**SOURCE PASSAGE**
################
# Bluedio BS-3 Bluetooth Speaker Review by mark2410



## mark2410

Bluedio BS-3 Bluetooth Speaker Review by mark2410
 
Thanks to Bluedio for the sample.
 
TLDR?  Try here http://www.head-fi.org/t/822848/bluedio-bs-3-bluetooth-speaker-review-by-mark2410#post_12931918
 

 
 
 
First Impressions:  Opening up the box I notice that this one has a soft wrap thing around it, hmm that’s a first from Bluedio, is this a higher end product?  Yeah I should really look up the price shouldn’t I?  Taking it out and it’s in white, I didn’t realise they did this in white, doesn’t their website just have black and gold, oh no black, gold silver and white.  It’s a much more angular thing, the edges are rounded but no entirely round sides.  Oh it’s still got the big rubber base like the AS and AS-BT have, I like that, though that may have something to do with it gripping my little glass table really well.  Powering it up and pairing it, it seems to have enabled the 3D thing, yeah that’s going off.  It’s nice, it’s a little more beefy I think than the AS was, or is it, hmm.  Actually I think they may be the same drivers and this is just a more err grown up looking enclosure.  The look of this is rapidly growing on me though I wish I’d got maybe black or silver.
 
Playing music and this feels very similar to the AS and AS-BT, though I think the treble is a little less and the bass feels a tiny bit les full, from the slightly smaller enclosure?  A quick flick back and forth and they really are very similar but I’d have to give the AS-BT as the slightly better.  I like the BS-3’s look more.  Oh, I’ve just checked the price and this is currently on sale for £28.  Damn, that might well be a mistake as side by side with the AS-BT at £45 one of those price tags isn’t staying at that number.
 

 
 
 
Source:  Mostly a Nexus 5
 

 
 
 
Lows:  Just like its stable mate the AS-BT the bass is nice, its pleasantly reasonable and not trying to be silly buggers with a mountain of humpy one note bass.  It’s not going to please those wanting gobs of bass even if its terrible bass as this is more restrained.  It’s nice, for its size and it is just plain nice to use.  Granted I found I was mostly drawn to more melodic, simple music without some raging bass line because, something this size, never ever going to give proper lows.  It accepts what it is, what it can do and does it nicely.  Of course the bass does roll relatively early for a speaker, again its tiny so this is to be expected but it stays politely linear as does it.  No big hump of something that just ends up screwing with the rest of the acoustic range.  Cyndi Lauper’s rendition of “You Really Got A Hold Of Me” isn’t a track with much low end but it sounds good.  You don’t feel like you’re missing out on anything in the song.  Granted the piano does feel a little bit lacking in body but again, tiny speaker, never going to fully replicate the output of grand piano.  Its tonality is quite nice.  A stirring of low end fullness creeps in at times but the lows can’t keep up with the mids in particular.
################
**ASSIGNMENT 1**
Convert the transcribed page contents, starting at their first line and ending at the line that contains "smartphone cao cấp", into a Markdown table with the columns n and Line, giving each row its number and skipping blank lines.
**ASSIGNMENT 2**
Carry on the Bluedio BS-3 speaker review from the point where it stops.

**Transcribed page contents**
################
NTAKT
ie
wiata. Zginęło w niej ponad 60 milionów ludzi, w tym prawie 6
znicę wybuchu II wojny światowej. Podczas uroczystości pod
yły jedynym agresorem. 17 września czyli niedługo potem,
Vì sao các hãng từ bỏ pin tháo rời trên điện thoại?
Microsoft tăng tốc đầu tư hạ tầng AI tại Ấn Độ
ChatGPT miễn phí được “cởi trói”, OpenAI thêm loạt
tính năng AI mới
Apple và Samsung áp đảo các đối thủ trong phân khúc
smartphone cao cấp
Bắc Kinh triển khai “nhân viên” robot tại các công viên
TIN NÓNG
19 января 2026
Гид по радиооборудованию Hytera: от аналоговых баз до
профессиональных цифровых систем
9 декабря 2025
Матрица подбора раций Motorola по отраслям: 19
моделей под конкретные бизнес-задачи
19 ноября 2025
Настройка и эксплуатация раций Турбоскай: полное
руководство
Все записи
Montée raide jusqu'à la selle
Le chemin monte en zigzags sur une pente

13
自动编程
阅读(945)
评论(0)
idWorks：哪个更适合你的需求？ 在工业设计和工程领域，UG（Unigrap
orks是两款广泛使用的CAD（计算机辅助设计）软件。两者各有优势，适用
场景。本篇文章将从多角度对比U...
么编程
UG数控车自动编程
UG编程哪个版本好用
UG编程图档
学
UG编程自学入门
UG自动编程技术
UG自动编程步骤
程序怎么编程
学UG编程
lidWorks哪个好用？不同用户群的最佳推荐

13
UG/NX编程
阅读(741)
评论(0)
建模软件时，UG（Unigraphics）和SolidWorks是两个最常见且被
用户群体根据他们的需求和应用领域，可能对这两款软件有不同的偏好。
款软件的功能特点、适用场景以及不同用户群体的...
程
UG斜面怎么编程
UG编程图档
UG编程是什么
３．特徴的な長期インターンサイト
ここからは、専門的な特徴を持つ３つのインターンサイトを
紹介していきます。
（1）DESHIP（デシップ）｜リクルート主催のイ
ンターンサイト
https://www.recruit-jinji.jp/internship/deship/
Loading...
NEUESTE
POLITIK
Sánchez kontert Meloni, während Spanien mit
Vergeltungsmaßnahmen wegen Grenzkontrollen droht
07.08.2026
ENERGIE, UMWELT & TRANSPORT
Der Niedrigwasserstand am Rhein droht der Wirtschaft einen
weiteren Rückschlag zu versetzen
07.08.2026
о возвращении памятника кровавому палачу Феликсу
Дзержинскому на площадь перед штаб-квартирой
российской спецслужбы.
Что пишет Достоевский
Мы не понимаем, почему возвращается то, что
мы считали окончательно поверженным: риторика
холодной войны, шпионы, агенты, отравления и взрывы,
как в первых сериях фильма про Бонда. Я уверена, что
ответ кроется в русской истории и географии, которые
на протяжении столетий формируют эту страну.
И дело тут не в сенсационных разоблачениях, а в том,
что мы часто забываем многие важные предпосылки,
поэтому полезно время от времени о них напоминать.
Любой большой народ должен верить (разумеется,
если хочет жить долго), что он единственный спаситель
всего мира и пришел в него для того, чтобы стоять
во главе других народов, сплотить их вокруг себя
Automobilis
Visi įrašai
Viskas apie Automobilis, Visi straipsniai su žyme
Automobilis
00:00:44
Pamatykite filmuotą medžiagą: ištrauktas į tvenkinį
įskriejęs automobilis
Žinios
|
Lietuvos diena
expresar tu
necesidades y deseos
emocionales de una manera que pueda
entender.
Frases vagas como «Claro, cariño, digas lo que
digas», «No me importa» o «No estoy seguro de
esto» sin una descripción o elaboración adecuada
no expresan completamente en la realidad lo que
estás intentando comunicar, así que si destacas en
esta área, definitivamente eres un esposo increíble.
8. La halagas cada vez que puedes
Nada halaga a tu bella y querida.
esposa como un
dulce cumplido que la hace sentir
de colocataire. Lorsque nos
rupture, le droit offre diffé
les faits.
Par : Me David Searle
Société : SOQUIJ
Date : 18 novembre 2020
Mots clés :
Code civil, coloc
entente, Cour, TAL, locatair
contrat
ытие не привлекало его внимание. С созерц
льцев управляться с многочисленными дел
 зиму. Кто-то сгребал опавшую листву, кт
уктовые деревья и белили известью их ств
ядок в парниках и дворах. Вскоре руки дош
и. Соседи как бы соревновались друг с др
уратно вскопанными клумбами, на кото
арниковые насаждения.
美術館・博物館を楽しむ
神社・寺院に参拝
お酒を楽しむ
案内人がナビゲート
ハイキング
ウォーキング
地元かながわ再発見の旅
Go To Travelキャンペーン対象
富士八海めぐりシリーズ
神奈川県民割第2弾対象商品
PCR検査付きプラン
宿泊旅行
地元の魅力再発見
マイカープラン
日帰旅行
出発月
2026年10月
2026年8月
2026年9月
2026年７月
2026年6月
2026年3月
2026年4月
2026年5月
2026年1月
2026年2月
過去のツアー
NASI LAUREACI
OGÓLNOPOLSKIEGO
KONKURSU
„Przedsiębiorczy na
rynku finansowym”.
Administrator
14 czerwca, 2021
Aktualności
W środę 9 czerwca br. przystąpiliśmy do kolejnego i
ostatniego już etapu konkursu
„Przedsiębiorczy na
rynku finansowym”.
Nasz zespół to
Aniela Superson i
################
**WRITTEN ANSWER 1**
| n | Line |
|---|---|
| 1 | NTAKT |
| 2 | ie |
| 3 | wiata. Zginęło w niej ponad 60 milionów ludzi, w tym prawie 6 |
| 4 | znicę wybuchu II wojny światowej. Podczas uroczystości pod |
| 5 | yły jedynym agresorem. 17 września czyli niedługo potem, |
| 6 | Vì sao các hãng từ bỏ pin tháo rời trên điện thoại? |
| 7 | Microsoft tăng tốc đầu tư hạ tầng AI tại Ấn Độ |
| 8 | ChatGPT miễn phí được “cởi trói”, OpenAI thêm loạt |
| 9 | tính năng AI mới |
| 10 | Apple và Samsung áp đảo các đối thủ trong phân khúc |
| 11 | smartphone cao cấp |

**WRITTEN ANSWER 2**
 
While it hasn’t gobs of volume it’s a pleasantly pleasing quality for the sorts of high quality acoustic pieces I’d hope it encounters from good vocalists.
 

 
 
 
Mids:  Mids are what are easiest for drivers of the size we have here and it’s no surprise that the mids are what they do best.  Again we aren’t talking super-duper ultra-high quality, it’s a little speaker and it’s a cheap one too.  The price, which I’m looking at as a mistake as at £28 this is really good.  I mean I’m sitting here listening to Nora Jones’s “Not My Friend” and she sounds great.  I know its skimping on some of the nuances and detail but I’m still enjoying the performance.  Yeah, from a tiny little portable speaker.  It’s just plain and simply, nice.  I still find myself wanting as with its stablemates to be a little off axis.  There is a tendency to swing towards the upper vocal range / lower treble ranges as you begin to crank the volume dial.  With such little drivers the bass and fullness struggles to keep up.  If you want you can make girly vocals really belt out, it’ll go very loud if you want but it’s simply at its best when more genteel.  The sort of little speaker that works so nicely as you’re sat at your desk writing away.  Not entirely focusing on the music and taking apart the composition but just listening to the whole.  Like I said, it’s just nice to listen to music on it.
 

 
 
 
Highs:  They are a little but muted over the AS-BT but I’m fine with that.  The treble is a little high when your bang on axis, the drivers pointed right at your face.  Once you get off axis it tames and I find it the more pleasurable rendition.  The detail level however I think is really nice for a little thing.  It can’t produce the most subtle details, the drivers while tiny for bass production are rather big by tweeter standards.  Again though, tiny portable speaker and really cheap, physics is physics.  The type of treble that works is the unhurried and sparse.  Susan Wong’s “Rainy Days And Mondays” which is super well recorded sounds great.  The bass is slight in the track and the metallic twangs of the cymbals crash with plenty of space around them.  While I know there is actually more detail to be had its doing a good job of it.  That metallic edge and the rolling decay is most pleasing.  
 
At the other end of the scale, Owl City’s “Cave In” the treble is just exploding all over place.  The slightly more muted treble here over the AS-BT is a bit of a godsend.  Even still, you get it on axis, in your face and that treble and the bass line are fighting over who get the drivers attention.  It begins to show up the limitations of what little drivers can do.  In short, this sort of fast, acoustically varied track is hard on them.  Stick to Susan Wong, Diann Krall, Nora Jones etc etc.  Melodic and acoustically simple stuff.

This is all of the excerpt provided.